Check which lines of the entries that follow hold "linejoin", then give the number of those lines and nothing more.

• RECORDS SHOWN
______

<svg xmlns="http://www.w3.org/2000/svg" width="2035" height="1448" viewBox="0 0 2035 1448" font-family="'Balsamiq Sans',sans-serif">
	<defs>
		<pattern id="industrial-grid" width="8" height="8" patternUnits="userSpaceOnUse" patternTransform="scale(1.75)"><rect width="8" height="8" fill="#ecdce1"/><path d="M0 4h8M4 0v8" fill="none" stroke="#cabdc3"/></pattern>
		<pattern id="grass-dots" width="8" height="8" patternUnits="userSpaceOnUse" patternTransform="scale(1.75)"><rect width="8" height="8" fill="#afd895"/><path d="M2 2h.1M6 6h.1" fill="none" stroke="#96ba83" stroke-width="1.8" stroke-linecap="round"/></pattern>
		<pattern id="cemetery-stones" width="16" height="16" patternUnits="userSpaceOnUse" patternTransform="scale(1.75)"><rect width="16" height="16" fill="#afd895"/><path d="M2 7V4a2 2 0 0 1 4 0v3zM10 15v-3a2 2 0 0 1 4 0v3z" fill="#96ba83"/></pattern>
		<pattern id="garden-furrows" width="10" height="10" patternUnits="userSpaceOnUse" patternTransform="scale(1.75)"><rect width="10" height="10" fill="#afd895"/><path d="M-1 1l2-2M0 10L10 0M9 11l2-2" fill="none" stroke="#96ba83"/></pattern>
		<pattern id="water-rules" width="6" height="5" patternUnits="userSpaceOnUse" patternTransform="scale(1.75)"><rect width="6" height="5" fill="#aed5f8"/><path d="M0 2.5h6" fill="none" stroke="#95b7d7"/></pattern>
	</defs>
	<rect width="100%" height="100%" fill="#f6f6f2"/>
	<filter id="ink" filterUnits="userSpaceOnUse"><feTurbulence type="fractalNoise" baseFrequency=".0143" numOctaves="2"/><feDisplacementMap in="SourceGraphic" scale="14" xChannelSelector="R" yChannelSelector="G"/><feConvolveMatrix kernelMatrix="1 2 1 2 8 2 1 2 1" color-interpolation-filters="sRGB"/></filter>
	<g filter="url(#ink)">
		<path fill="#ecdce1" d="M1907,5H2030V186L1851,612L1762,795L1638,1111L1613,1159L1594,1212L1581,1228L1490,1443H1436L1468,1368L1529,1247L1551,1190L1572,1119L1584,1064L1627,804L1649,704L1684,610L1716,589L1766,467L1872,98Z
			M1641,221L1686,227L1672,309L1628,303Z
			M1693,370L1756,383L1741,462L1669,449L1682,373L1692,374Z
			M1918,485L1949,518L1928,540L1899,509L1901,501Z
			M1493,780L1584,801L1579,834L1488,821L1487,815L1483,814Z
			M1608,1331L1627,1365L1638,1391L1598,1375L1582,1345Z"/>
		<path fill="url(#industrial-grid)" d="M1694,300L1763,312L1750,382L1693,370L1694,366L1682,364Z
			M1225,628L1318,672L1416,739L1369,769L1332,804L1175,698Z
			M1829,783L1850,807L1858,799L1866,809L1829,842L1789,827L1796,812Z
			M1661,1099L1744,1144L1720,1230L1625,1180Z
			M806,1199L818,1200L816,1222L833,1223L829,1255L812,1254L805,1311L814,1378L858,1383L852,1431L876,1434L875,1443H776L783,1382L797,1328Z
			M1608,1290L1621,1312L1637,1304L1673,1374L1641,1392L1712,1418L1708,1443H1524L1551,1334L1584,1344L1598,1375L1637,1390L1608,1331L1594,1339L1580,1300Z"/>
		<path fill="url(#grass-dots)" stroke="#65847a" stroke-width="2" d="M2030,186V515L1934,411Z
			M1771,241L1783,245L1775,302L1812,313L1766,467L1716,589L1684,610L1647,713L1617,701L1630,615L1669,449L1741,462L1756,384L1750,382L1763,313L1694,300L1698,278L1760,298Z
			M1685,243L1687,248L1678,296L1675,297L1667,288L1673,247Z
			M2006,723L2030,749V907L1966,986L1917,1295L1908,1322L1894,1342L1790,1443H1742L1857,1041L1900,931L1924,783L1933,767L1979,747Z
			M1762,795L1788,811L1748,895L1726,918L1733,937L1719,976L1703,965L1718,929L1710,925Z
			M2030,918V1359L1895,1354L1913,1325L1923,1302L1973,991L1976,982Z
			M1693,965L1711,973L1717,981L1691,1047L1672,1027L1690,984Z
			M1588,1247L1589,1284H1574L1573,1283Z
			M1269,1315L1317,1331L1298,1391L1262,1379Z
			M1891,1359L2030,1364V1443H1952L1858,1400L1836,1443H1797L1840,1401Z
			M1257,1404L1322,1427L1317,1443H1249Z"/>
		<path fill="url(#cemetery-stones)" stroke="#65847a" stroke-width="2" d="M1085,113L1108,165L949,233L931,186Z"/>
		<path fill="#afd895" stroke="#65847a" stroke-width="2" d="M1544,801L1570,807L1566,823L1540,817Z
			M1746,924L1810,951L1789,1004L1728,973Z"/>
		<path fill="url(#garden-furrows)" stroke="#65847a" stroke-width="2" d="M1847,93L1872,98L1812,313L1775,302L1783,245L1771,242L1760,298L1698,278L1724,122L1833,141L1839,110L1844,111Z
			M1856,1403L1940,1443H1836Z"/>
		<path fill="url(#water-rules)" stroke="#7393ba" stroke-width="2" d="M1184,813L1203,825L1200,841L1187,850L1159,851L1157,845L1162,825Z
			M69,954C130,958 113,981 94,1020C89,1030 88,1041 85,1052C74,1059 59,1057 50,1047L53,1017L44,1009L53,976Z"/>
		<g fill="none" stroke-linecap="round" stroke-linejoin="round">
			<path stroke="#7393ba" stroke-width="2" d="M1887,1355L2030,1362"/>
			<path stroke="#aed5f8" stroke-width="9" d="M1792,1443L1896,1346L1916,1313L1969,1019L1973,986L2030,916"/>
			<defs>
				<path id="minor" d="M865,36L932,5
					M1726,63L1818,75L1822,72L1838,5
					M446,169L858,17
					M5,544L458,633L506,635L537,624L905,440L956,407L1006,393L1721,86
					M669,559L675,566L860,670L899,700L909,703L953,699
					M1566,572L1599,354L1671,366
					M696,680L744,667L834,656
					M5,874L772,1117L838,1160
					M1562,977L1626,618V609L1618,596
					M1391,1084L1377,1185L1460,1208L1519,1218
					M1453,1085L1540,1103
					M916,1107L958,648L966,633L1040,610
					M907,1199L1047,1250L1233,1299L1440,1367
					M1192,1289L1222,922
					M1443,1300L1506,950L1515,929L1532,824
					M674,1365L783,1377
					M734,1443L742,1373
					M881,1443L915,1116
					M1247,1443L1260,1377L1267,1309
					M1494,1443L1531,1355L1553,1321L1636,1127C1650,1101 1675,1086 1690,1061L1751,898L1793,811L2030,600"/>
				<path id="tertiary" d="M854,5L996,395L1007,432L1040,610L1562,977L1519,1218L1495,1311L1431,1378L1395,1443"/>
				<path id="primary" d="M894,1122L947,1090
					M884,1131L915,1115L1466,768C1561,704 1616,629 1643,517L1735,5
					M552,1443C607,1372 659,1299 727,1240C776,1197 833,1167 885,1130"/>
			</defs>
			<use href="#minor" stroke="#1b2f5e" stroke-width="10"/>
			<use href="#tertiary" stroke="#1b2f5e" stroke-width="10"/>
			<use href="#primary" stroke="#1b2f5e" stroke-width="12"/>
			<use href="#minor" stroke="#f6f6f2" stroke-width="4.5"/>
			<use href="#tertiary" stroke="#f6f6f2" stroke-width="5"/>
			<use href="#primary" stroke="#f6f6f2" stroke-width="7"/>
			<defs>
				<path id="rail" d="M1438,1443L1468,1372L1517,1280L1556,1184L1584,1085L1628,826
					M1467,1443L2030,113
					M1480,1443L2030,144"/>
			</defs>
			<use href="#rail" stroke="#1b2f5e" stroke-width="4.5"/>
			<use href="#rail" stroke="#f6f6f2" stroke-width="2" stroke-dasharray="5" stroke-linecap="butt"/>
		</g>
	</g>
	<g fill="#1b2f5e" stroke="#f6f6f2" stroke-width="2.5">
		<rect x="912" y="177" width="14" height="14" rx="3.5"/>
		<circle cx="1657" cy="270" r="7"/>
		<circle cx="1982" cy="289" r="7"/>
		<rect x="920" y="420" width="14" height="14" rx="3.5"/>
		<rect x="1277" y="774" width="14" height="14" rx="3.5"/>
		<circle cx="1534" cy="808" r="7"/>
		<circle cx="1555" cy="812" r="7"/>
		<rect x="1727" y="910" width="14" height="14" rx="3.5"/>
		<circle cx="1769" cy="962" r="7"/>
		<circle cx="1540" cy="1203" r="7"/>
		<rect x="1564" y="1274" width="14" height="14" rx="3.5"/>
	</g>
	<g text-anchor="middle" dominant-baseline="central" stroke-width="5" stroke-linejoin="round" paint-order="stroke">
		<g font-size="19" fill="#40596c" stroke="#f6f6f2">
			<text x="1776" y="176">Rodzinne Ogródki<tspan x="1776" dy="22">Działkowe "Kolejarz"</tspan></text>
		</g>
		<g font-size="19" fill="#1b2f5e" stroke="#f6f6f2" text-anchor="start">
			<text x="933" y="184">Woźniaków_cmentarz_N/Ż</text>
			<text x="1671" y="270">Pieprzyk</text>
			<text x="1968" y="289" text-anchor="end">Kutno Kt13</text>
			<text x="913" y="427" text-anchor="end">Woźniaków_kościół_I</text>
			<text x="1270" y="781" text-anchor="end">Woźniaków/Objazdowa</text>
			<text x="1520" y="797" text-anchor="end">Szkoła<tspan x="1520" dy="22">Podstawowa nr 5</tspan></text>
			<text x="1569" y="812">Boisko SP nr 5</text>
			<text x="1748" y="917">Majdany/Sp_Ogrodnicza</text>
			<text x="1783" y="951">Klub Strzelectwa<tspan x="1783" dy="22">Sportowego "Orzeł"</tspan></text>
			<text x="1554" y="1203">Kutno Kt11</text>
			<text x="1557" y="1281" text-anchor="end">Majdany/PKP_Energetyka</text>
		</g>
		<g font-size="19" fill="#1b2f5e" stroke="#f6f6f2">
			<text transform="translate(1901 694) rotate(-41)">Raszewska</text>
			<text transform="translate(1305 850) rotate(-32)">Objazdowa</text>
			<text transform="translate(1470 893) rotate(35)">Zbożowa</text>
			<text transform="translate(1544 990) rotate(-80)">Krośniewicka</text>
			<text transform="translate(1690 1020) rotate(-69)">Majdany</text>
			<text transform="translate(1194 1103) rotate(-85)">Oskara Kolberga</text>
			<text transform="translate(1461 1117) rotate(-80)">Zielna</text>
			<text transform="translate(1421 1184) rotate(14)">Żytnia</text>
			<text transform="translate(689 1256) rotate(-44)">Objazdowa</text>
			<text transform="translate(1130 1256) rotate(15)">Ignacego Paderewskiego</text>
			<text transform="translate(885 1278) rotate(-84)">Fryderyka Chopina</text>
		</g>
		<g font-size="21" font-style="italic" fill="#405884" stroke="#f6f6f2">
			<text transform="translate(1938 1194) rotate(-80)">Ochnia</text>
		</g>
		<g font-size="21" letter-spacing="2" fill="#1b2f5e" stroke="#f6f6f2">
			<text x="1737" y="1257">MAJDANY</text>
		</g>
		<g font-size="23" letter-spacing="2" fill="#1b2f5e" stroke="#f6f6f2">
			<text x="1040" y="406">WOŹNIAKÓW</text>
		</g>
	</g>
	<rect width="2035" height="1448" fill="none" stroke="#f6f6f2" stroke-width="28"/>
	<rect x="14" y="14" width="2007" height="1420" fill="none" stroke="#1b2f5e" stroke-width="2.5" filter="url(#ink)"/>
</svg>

______

• YOUR SOLUTION
2